### Your instructions
Exclude the images and transcribe the entries below precisely.

(Collected data)

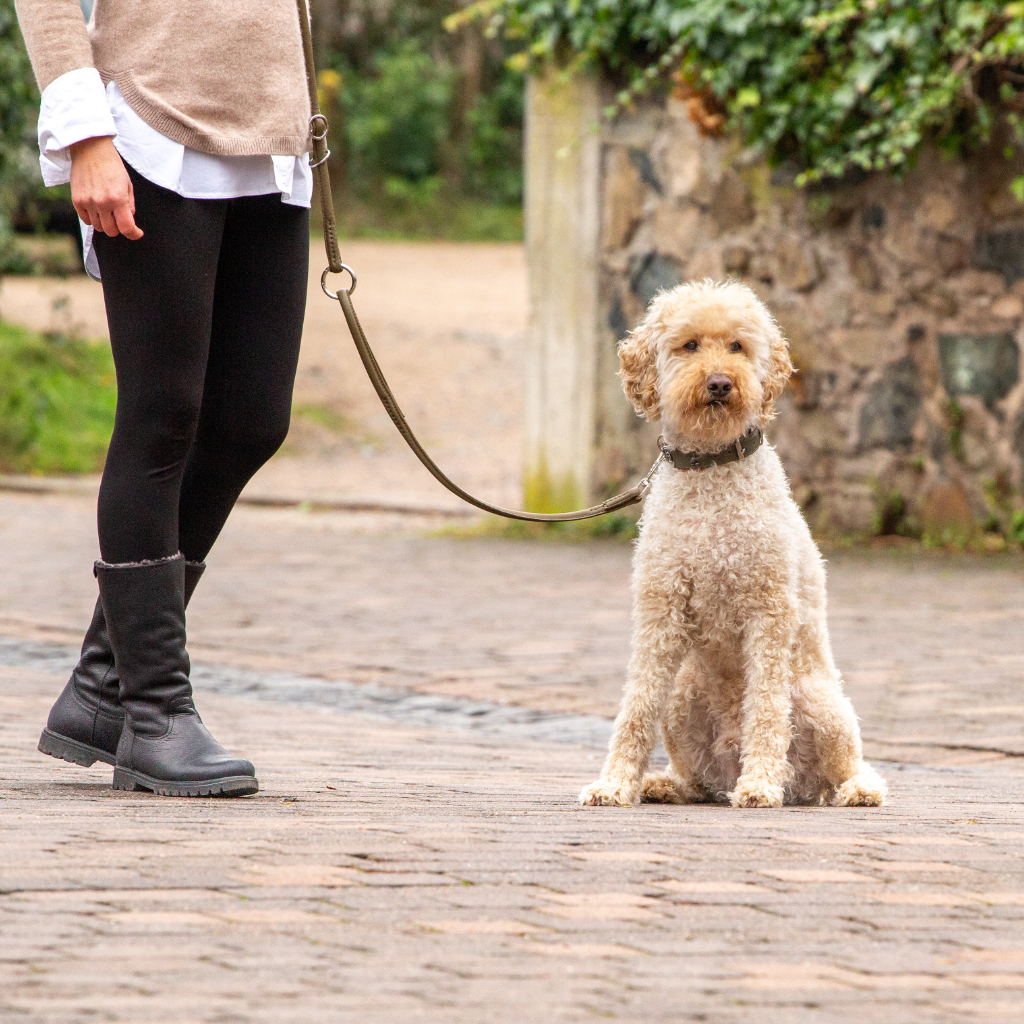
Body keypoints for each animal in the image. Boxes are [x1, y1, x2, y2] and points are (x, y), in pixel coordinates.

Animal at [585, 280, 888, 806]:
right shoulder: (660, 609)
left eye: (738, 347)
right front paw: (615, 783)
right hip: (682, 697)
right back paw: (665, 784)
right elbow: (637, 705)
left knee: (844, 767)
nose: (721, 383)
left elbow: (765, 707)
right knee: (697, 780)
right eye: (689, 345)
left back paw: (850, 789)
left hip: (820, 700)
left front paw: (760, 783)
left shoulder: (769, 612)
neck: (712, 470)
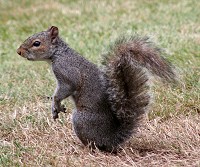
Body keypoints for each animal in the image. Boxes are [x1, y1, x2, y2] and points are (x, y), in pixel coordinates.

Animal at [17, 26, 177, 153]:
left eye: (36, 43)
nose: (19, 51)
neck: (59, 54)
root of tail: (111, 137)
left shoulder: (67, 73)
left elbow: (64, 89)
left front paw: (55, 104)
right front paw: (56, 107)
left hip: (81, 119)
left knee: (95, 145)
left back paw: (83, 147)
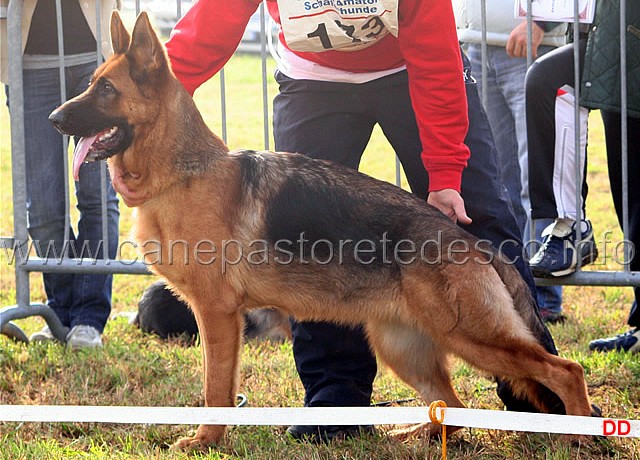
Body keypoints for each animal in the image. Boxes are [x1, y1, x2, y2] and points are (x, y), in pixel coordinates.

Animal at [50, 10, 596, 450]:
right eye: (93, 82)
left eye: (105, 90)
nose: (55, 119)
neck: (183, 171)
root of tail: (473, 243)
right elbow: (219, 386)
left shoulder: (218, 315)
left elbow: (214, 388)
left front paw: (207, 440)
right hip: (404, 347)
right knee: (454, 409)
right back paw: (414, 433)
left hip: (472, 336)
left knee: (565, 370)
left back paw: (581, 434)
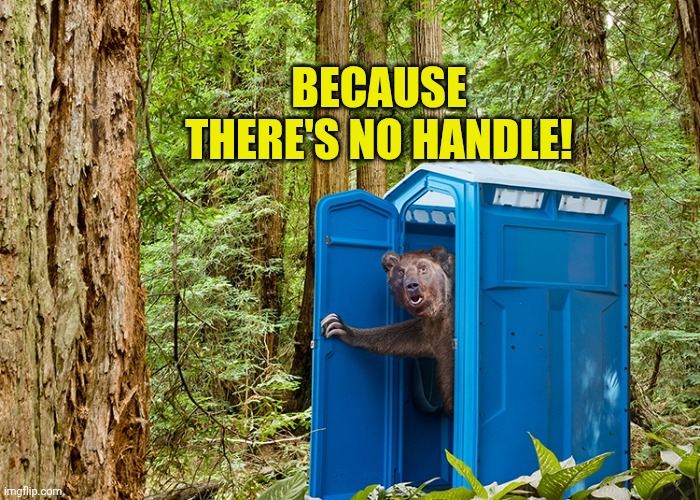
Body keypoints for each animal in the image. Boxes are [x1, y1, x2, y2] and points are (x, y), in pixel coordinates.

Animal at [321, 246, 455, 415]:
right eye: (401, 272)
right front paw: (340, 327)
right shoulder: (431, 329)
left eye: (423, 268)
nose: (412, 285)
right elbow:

### Solved problem
Body keypoints for each animal in the image. Boxes are [x1, y1, x2, y2] and points are (x, y), in pixel coordinates.

Animal at [585, 280, 888, 806]:
right shoulder: (660, 609)
left eye: (738, 347)
right front paw: (615, 783)
right hip: (682, 697)
right back paw: (665, 784)
right elbow: (637, 705)
left knee: (844, 767)
nose: (721, 383)
left elbow: (765, 707)
right knee: (697, 780)
right eye: (689, 345)
left back paw: (850, 789)
left hip: (820, 700)
left front paw: (760, 783)
left shoulder: (769, 612)
neck: (712, 470)
Body keypoints for each animal in the image. Boxes are [x1, y1, x2, y2] and points are (x, y), in pixel coordinates.

Animal at [17, 26, 177, 153]:
left eye: (36, 43)
nose: (19, 51)
neck: (59, 54)
root of tail: (111, 137)
left shoulder: (67, 73)
left elbow: (64, 89)
left front paw: (55, 104)
right front paw: (56, 107)
left hip: (81, 119)
left knee: (95, 145)
left back paw: (83, 147)
Body keypoints for each animal in the image. Boxes are [x1, y1, x2, y2] and points are (x, y), in pixel coordinates.

Animal at [50, 10, 596, 450]:
right eye: (93, 82)
left eye: (105, 90)
nose: (55, 119)
neck: (183, 171)
root of tail: (473, 243)
right elbow: (219, 386)
left shoulder: (218, 315)
left elbow: (214, 388)
left front paw: (207, 440)
right hip: (404, 347)
right knee: (454, 409)
right back paw: (414, 433)
left hip: (472, 336)
left knee: (565, 370)
left back paw: (581, 434)
Body keypoints for each animal in the image. Boxes are [x1, y1, x2, y2] and points are (x, y), in pixel coordinates.

Animal at [321, 246, 455, 415]:
right eye: (401, 272)
right front paw: (340, 327)
right shoulder: (431, 329)
left eye: (423, 268)
nose: (412, 285)
right elbow:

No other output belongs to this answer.